Dans le style du 6 octobre ? L'accord tacite avec le Hezbollah au Liban
Les médias libanais ont fait état d'un accord conclu dans le cadre des contacts entre Washington et Beyrouth, qui a conduit à une fin rapide des échanges de tirs entre Tsahal et l'organisation terroriste Hezbollah.
Des contacts de haut niveau entre Beyrouth et Washington visaient à empêcher une nouvelle détérioration entre Israël et le Hezbollah, et se sont terminés par une compréhension selon laquelle Israël se contenterait de la dernière vague de frappes dans le sud du Liban, tandis que le Hezbollah ne répondrait pas à l'élimination de deux membres haut placés de l'organisation. C'est ce qu'a déclaré une source diplomatique au journal libanais « Nidaa al-Watan », qui est identifié avec la ligne opposée au Hezbollah.
Selon la source, la confrontation entre Israël, le Hezbollah et l'Iran est entrée dans une nouvelle phase de « messages de sécurité complexes et cryptés ». Il affirme que les incidents de sécurité dans lesquels des forces israéliennes sont touchées dans le sud du Liban peuvent être interprétés comme des actions du Hezbollah, même lorsque l'organisation s'abstient d'en assumer la responsabilité. D'un autre côté, toute attaque ou élimination israélienne est perçue par l'organisation comme un message direct qui lui est adressé. La source a noté que les frappes aériennes israéliennes qui ont conduit à l'élimination de deux membres haut placés du Hezbollah étaient un « message cinglant » pour l'organisation.
Selon le rapport, les frappes sont intervenues après une opération de sécurité menée environ une semaine plus tôt, au sujet de laquelle le Hezbollah maintient toujours une ambiguïté.
« Après l'escalade, des contacts intensifs ont eu lieu entre le Liban et les États-Unis.
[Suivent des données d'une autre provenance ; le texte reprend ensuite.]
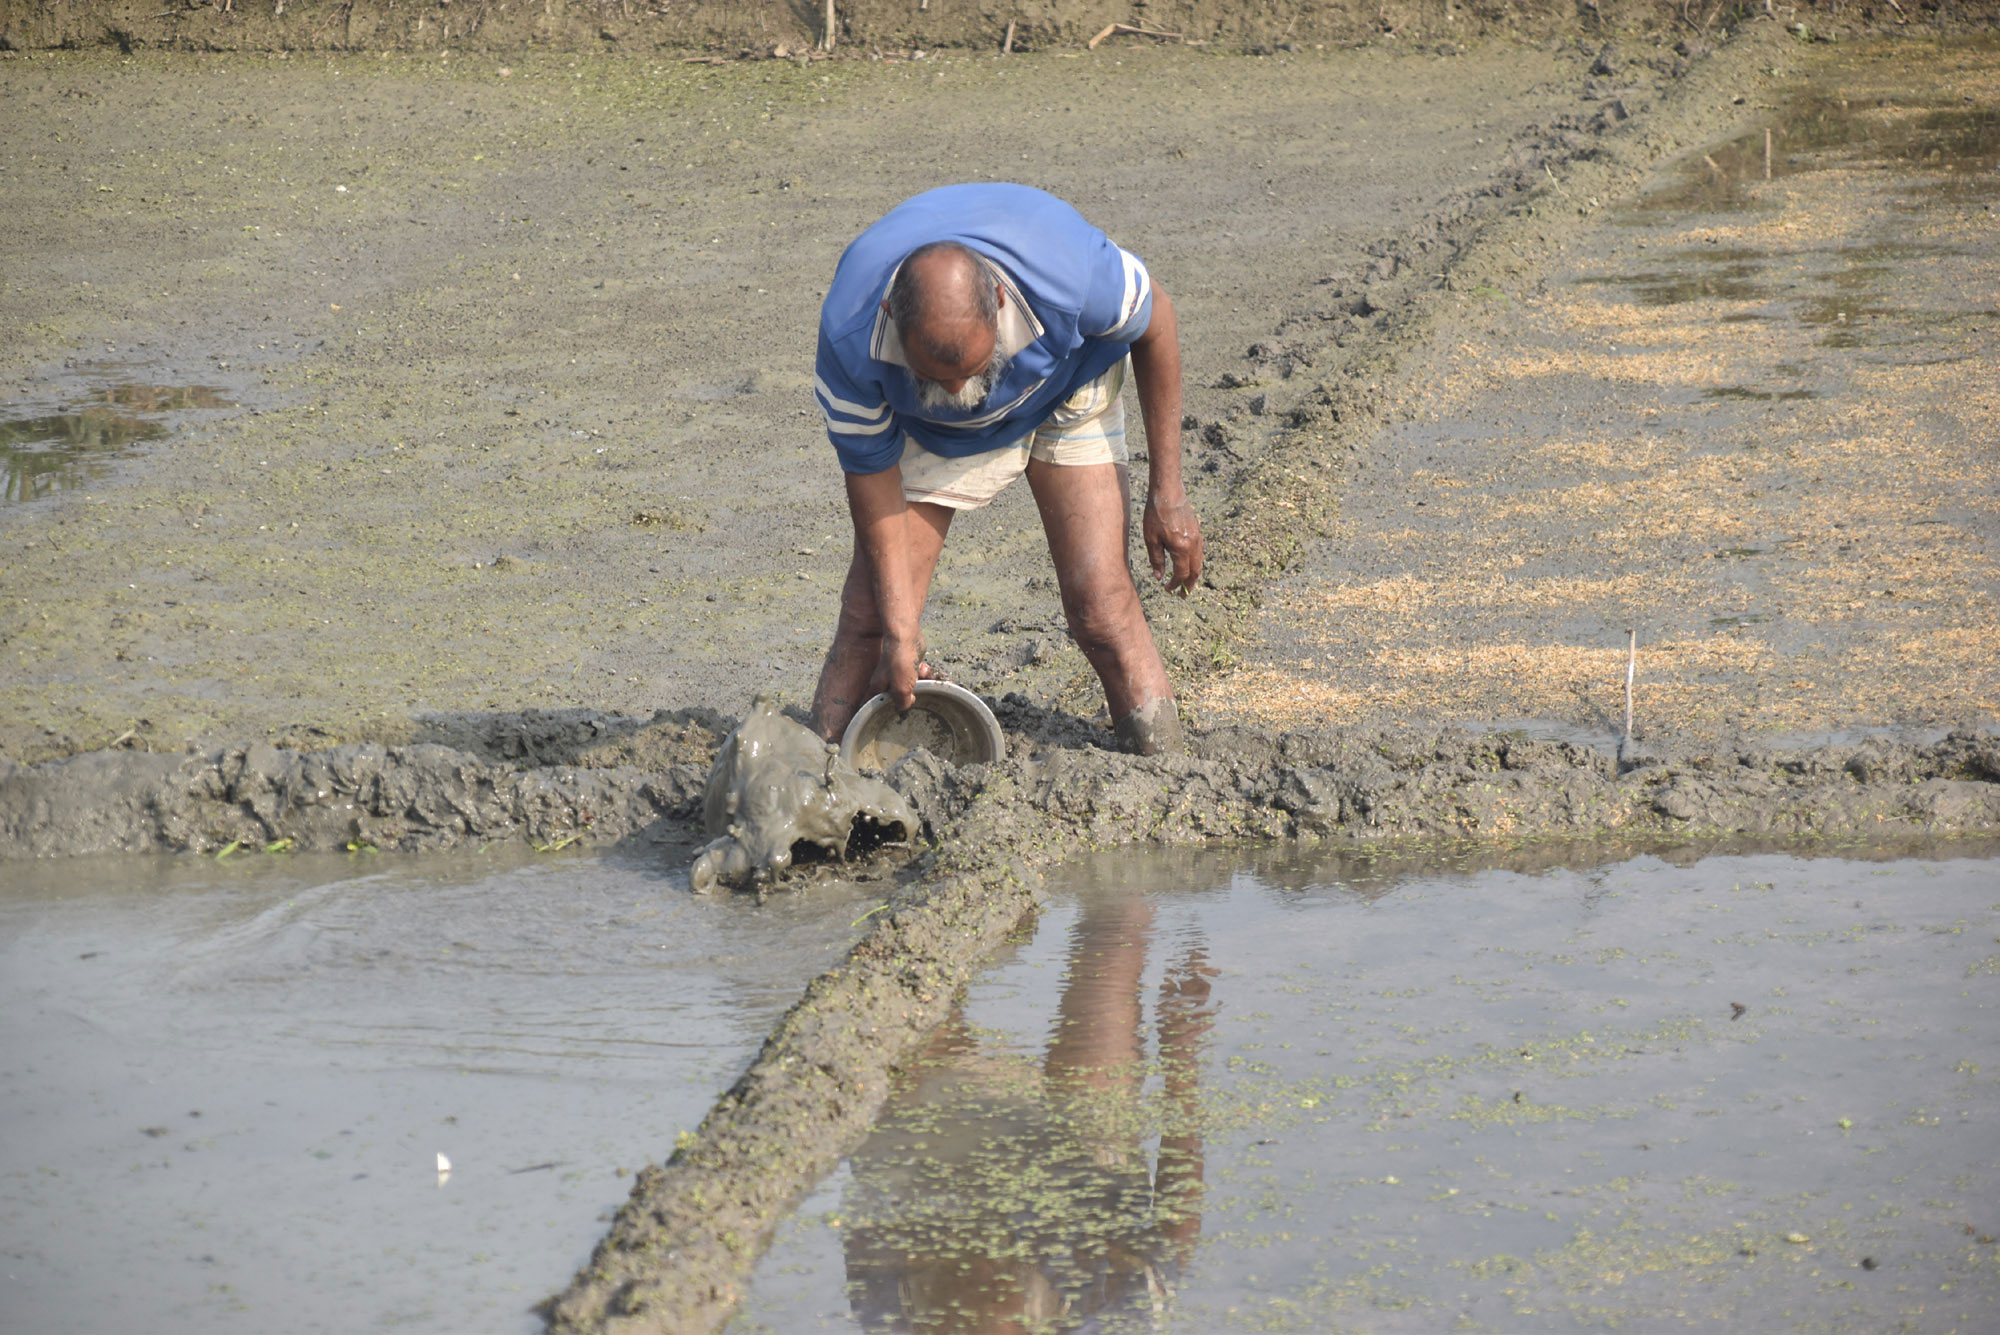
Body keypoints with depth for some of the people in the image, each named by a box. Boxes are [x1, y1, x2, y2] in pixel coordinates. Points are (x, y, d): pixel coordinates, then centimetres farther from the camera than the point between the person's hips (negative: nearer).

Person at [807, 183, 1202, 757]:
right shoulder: (850, 338, -37)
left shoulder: (1066, 273, -40)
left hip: (1063, 386, 0)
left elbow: (1155, 320, -17)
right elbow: (871, 473, -19)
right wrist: (899, 628, -18)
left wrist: (1166, 491, -12)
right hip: (925, 430, 1)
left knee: (1102, 607, -13)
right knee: (871, 616, -10)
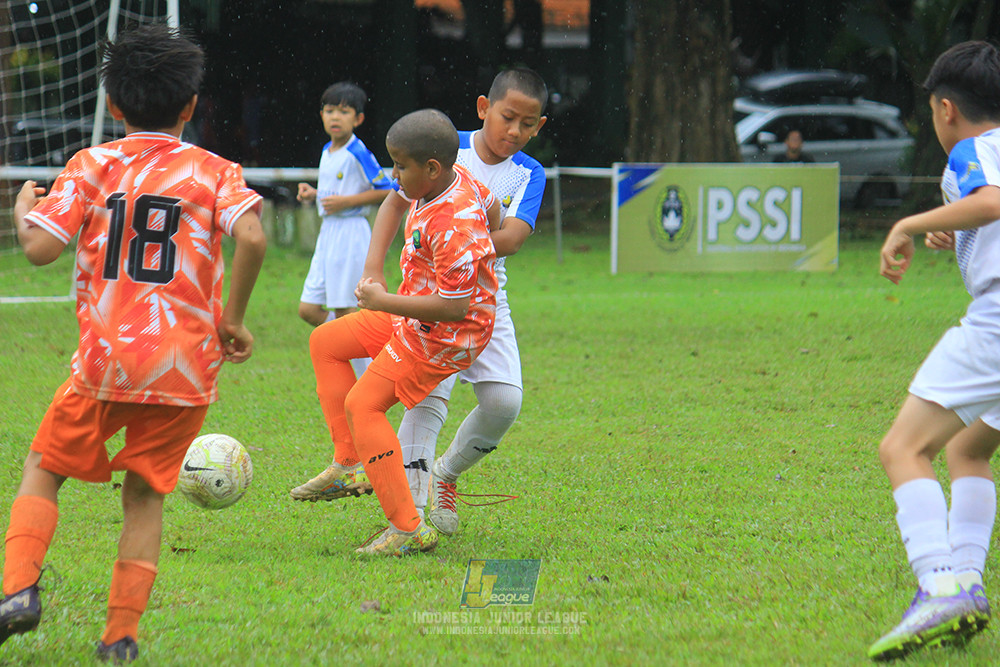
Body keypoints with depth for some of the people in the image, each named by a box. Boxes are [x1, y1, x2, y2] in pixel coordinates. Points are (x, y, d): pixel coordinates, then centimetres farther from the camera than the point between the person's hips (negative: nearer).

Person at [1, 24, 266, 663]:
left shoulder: (92, 166, 2)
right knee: (146, 493, 12)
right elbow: (252, 238, -15)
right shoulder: (215, 171, 3)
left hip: (105, 359, -1)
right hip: (186, 365, 1)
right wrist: (233, 320, -3)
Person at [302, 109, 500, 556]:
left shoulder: (452, 228, -33)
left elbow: (453, 307, -34)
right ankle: (348, 466, 16)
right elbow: (491, 209, 16)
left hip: (443, 336, -11)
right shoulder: (460, 181, -5)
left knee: (362, 405, -14)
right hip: (412, 316, 11)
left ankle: (408, 529, -13)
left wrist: (383, 301, -26)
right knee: (326, 342, 17)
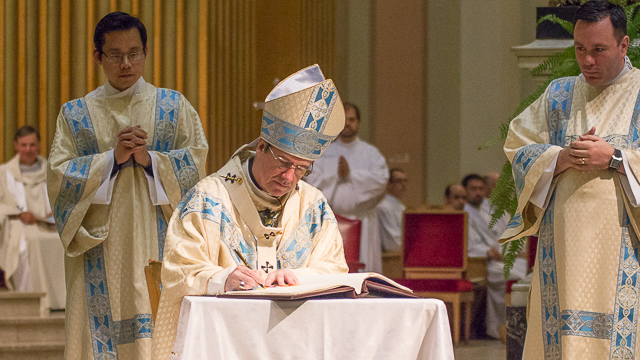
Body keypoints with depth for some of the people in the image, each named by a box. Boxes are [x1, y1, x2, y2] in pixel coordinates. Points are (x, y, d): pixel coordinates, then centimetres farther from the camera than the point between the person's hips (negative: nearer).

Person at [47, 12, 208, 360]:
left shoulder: (174, 106, 10)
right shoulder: (75, 114, 10)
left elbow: (196, 162, 3)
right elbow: (58, 175, 0)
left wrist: (149, 158, -11)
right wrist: (112, 157, -11)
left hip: (158, 244, 0)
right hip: (99, 251, 0)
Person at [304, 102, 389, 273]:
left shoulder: (371, 153, 11)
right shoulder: (323, 153, 12)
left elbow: (381, 179, -6)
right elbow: (311, 180, -1)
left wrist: (351, 174, -12)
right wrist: (336, 175, -13)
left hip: (362, 219, -1)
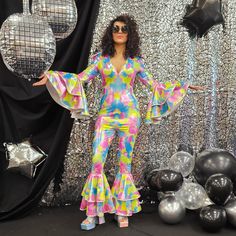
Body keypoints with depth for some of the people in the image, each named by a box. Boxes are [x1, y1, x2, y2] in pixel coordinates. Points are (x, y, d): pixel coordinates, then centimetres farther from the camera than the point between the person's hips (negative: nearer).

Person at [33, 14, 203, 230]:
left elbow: (153, 84, 13)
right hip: (106, 115, 0)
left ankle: (123, 212, 13)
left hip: (129, 114, 0)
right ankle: (94, 212, 4)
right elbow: (80, 78, 2)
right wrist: (52, 77, -8)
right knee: (97, 161, -6)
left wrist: (181, 87, 13)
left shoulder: (135, 61, 7)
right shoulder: (101, 59, 6)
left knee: (125, 162, 3)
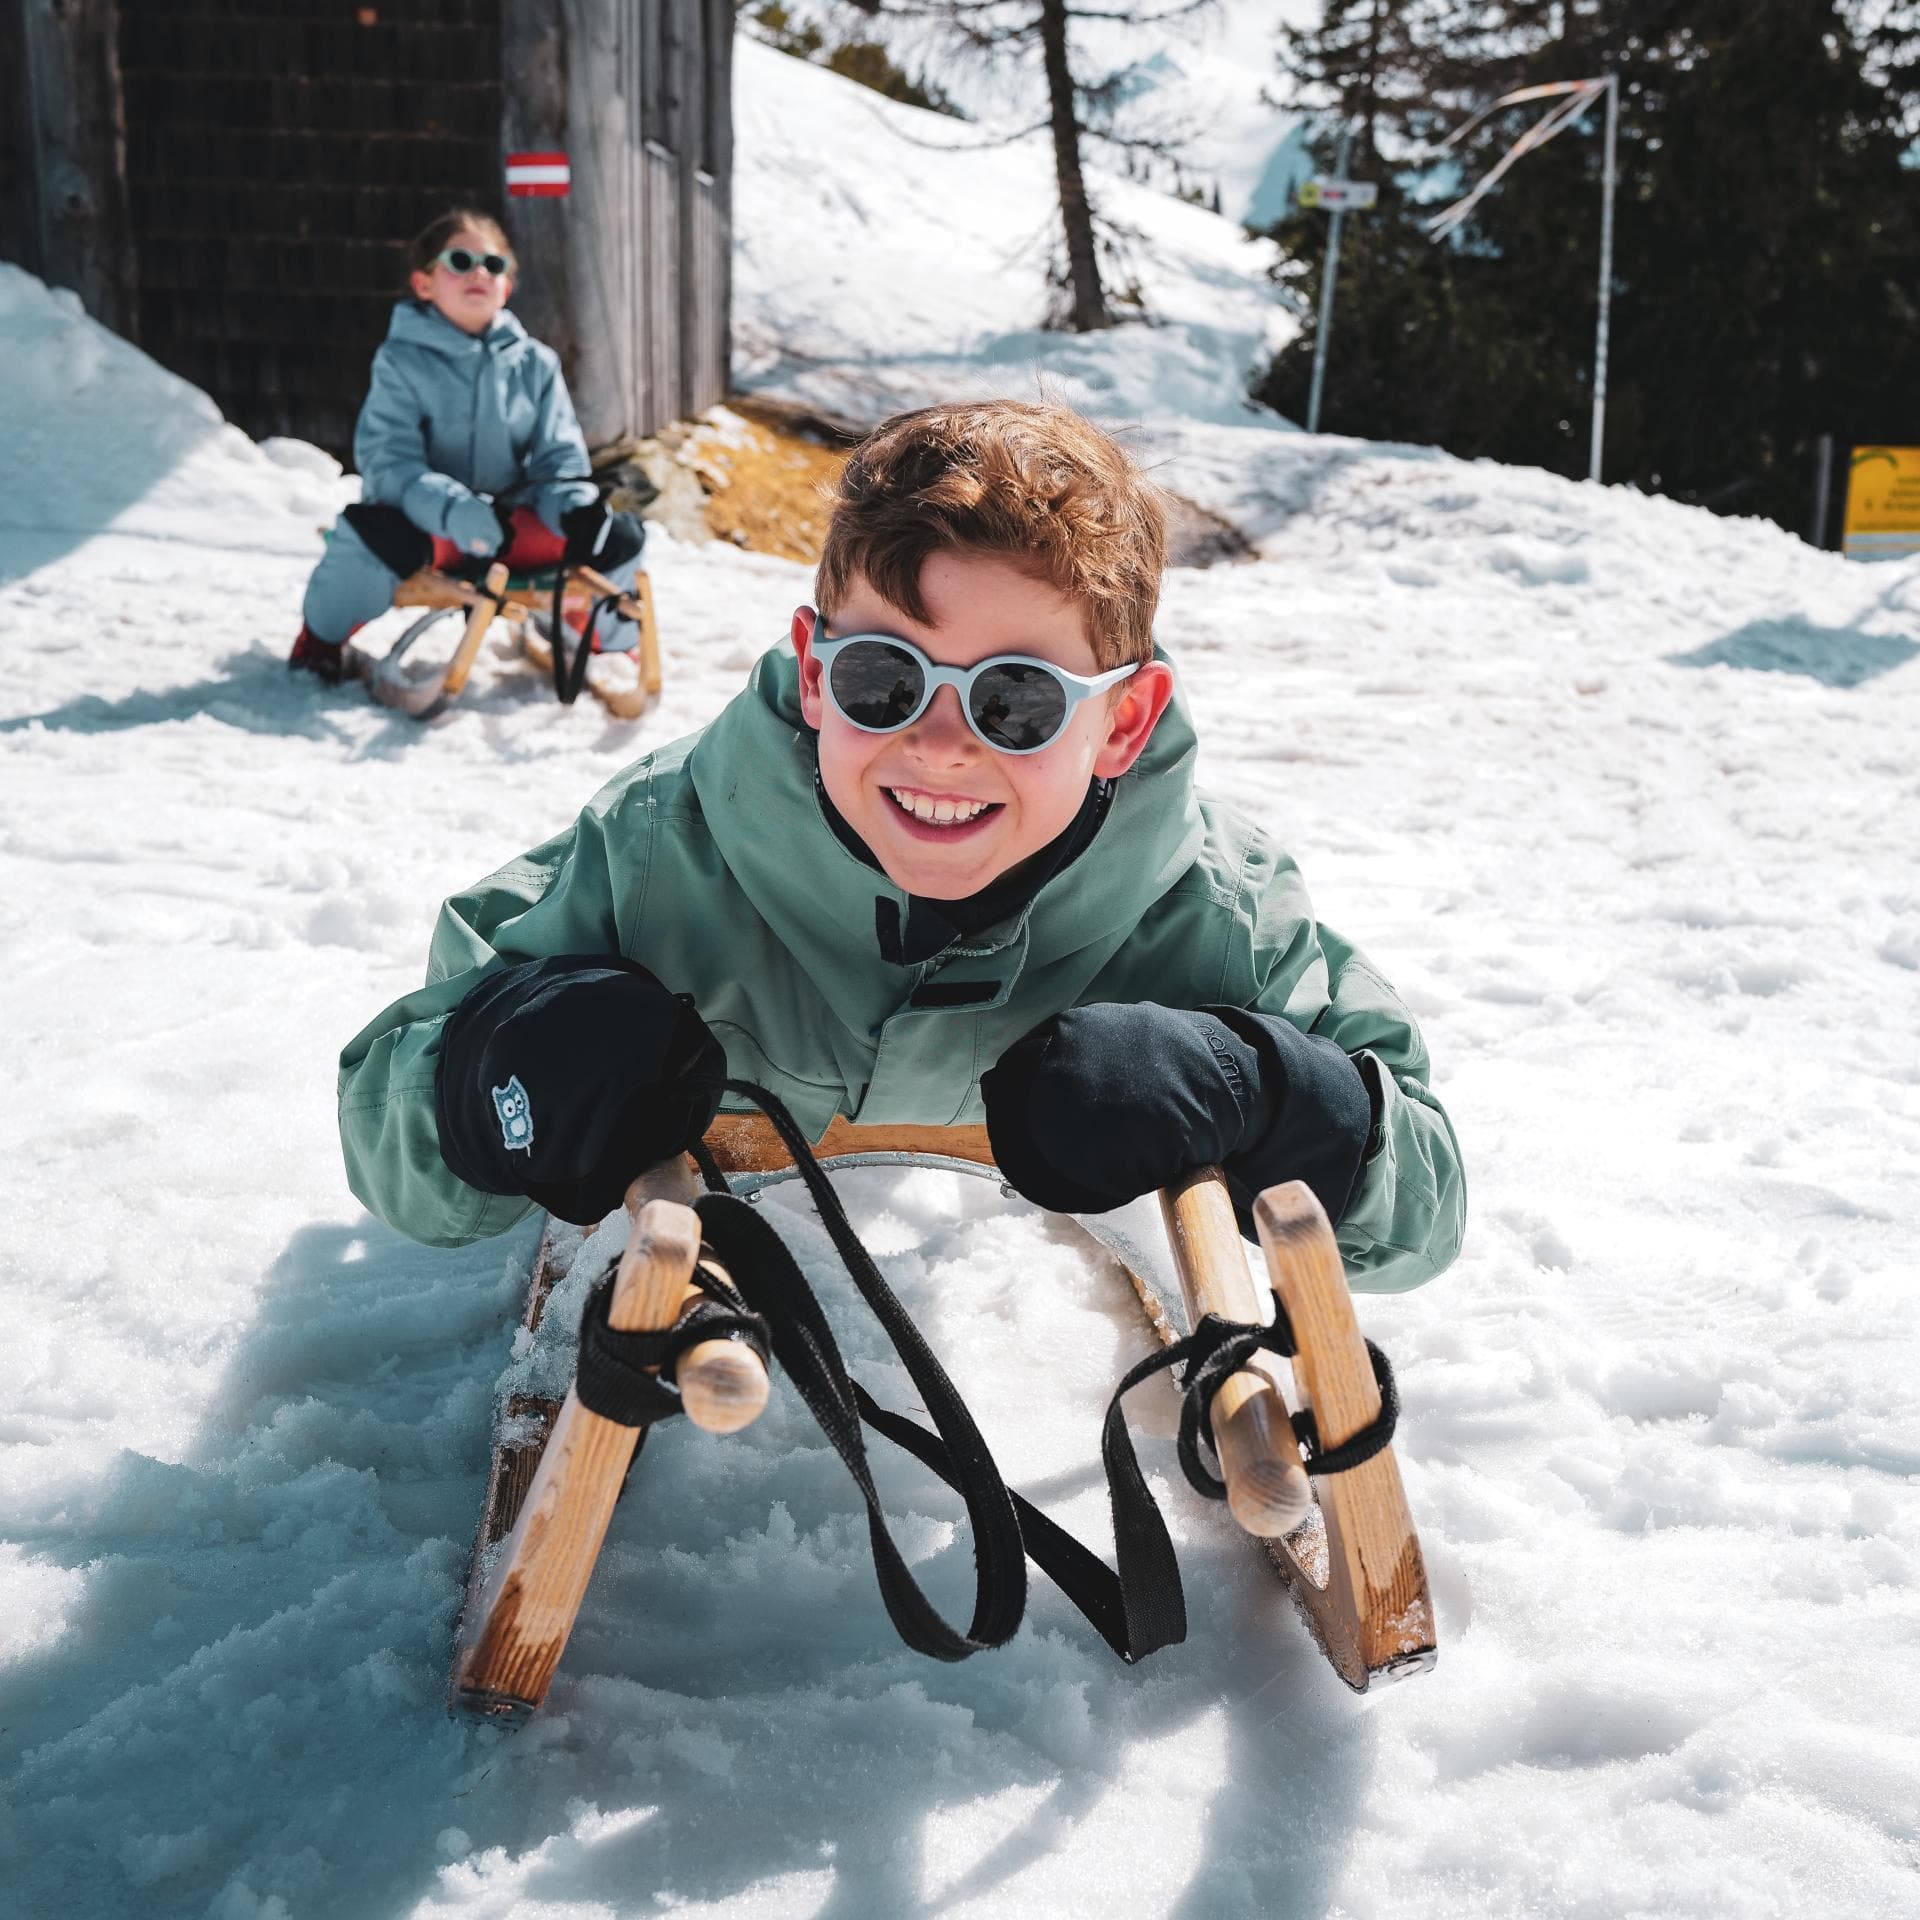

À leur issue, une formule a été élaborée selon laquelle Israël se contenterait de ce qu'il a déjà fait, et en échange, le Hezbollah ne répondrait pas à l'élimination de ses deux hommes », a ajouté la source.
Les deux hauts responsables dont Israël a annoncé l'élimination sont Ali Samir al-Hajj Hassan, commandant de bataillon dans la force Radwan, et Abu Hassan Alaa (identifié par des sources libanaises comme Ali Muhammad Fakhr al-Din), un haut responsable de l'unité Badr du Hezbollah. Tsahal a déclaré que les deux étaient impliqués dans la planification et l'exécution d'opérations contre ses forces dans le sud du Liban.
La source diplomatique a estimé que la formulation utilisée par le Hezbollah dans sa dernière déclaration visait à préserver le « droit de réponse » sans être entraîné dans une confrontation ouverte. Il a également averti que le scénario le plus dangereux est une flambée de violence à l'approche des élections en Israël, où les considérations militaires et politiques pourraient se combiner et transformer toute action sur le terrain en un tournant qui changerait les règles de la confrontation.
Parallèlement, des sources américaines qui se sont entretenues avec le journal ont déclaré que Washington continue d'adhérer au cadre des accords entre Israël et le Liban. Selon elles, l'objectif est un processus progressif dans lequel Israël se retirera du sud du Liban, et parallèlement, l'infrastructure militaire du Hezbollah sera démantelée de manière vérifiable. Les sources ont souligné que les États-Unis considèrent le Hezbollah comme le principal obstacle à un accord de sécurité permanent.